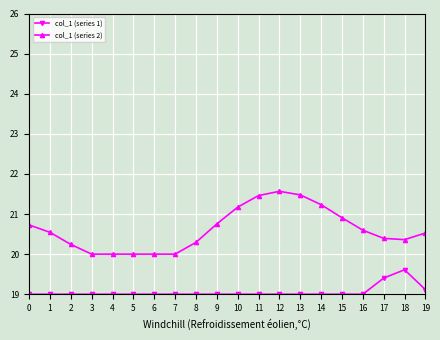

Which series has the largest total across all categories?

col_1 (series 2)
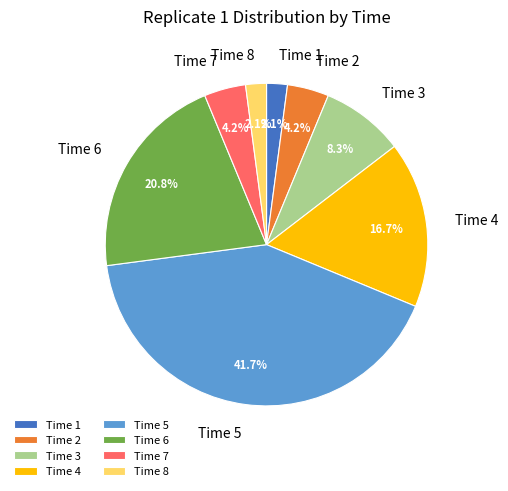

Which slice is the largest?

Time 5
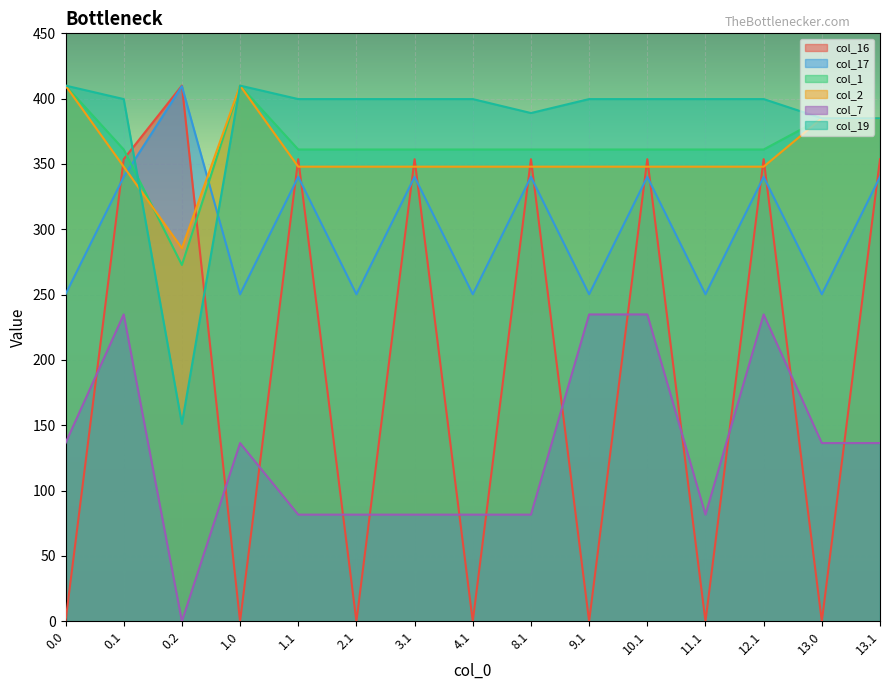

How many lines are shown in the chart?

6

+ + + + +

* _WORK ORDER_: Reproduce every item above word for word, leaving out the pictures.

* _EXPECTED ANSWER_:
Which series has the largest total across all categories?

col_1 (series 2)

Which slice is the largest?

Time 5

How many lines are shown in the chart?

6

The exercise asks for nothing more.